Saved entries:
--- START ---

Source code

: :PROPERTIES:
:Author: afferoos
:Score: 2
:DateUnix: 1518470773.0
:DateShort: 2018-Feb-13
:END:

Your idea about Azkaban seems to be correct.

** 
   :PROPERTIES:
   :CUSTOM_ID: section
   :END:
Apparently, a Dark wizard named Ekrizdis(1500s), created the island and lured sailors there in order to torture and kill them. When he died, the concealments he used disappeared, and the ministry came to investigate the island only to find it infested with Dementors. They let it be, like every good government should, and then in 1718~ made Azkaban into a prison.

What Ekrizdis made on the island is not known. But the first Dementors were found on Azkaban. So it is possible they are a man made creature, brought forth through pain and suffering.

--- END ---

▶ JOB ITEM
Wherever the word "made" appears in a line of the data above, copy that line.

▶ EXERCISE OUTPUT
Apparently, a Dark wizard named Ekrizdis(1500s), created the island and lured sailors there in order to torture and kill them. When he died, the concealments he used disappeared, and the ministry came to investigate the island only to find it infested with Dementors. They let it be, like every good government should, and then in 1718~ made Azkaban into a prison.
What Ekrizdis made on the island is not known. But the first Dementors were found on Azkaban. So it is possible they are a man made creature, brought forth through pain and suffering.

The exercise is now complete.